NEW YORK (Reuters) - American International Group Inc has named two executives to lead its restructuring, and its chief executive warned that $120 billion in emergency federal cash extended to the insurer may not be enough.

CEO Edward Liddy, in a television interview on PBS on Wednesday, said that whether it would be enough was "very much a function of two things:

"One, our ability to stop the bleeding that we have in the financial products areas ... Also, what happens to the capital markets."

Liddy said the crux of the problem was declines in the market value of its credit default swaps, requiring it to post more and more collateral. He stressed that AIG was working to rid itself of thorny liabilities that drove $25 billion in losses over the past three quarters, and had shut down the financial products unit that was the source of the losses.

AIG said on Thursday that Paula Rosput Reynolds, a former chief executive of Seattle-based insurer Safeco, would become chief restructuring officer, overseeing divestiture of assets and serving as AIG's main liaison with the Federal Reserve Bank of New York, which provided AIG with an $85 billion loan. The company has since received an additional line of credit.

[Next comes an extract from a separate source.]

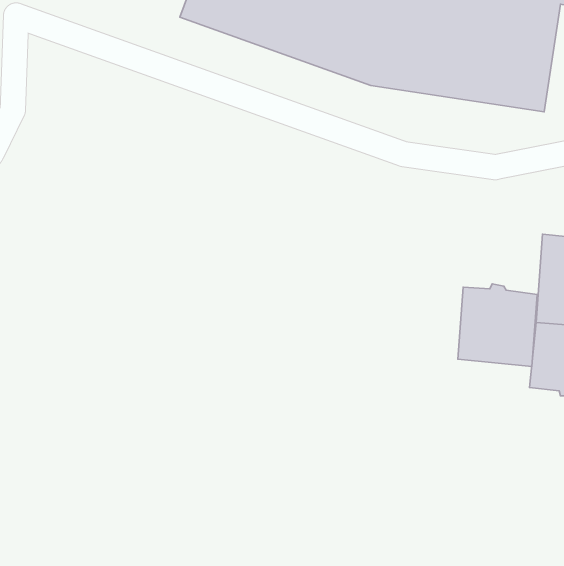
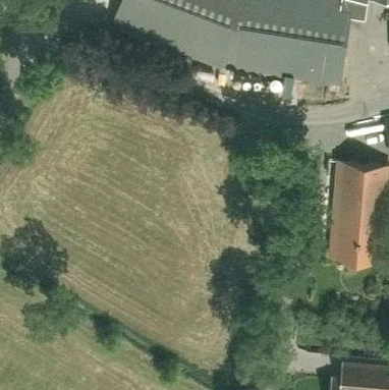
building: [458,284,537,366] -> none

Richard Booth, AIG's chief administrative officer, is now also to be in charge of transition planning. Booth will oversee the separation of companies that AIG sells off.

Reynolds and Booth will report to Liddy, who was named AIG CEO in conjunction with the government's bailout.

Separately, AIG said it hired New York public relations firm Burson-Marsteller to help it respond to the "huge volume of requests for information we are receiving from customers, employees and the media."

A spokesman declined to say how much it will pay the firm for these services.

Spending at AIG has come under scrutiny since the federal bailout, leading the insurer to cancel several events it had planned, freeze bonus plans for officers of the financial products unit, and stop severance payments to former chief executive Martin Sullivan.

AIG, which had been the world's largest publicly traded insurer, was pushed to the brink of bankruptcy by losses on credit default swaps it wrote to guarantee mortgage-linked debt.

Saved by the $85 billion federal bailout in mid-September, and the additional line of credit, AIG is scrambling to sell off parts of its business outside its insurance core in a bid to quickly pay off the government debt, which carries heavy interest and fees.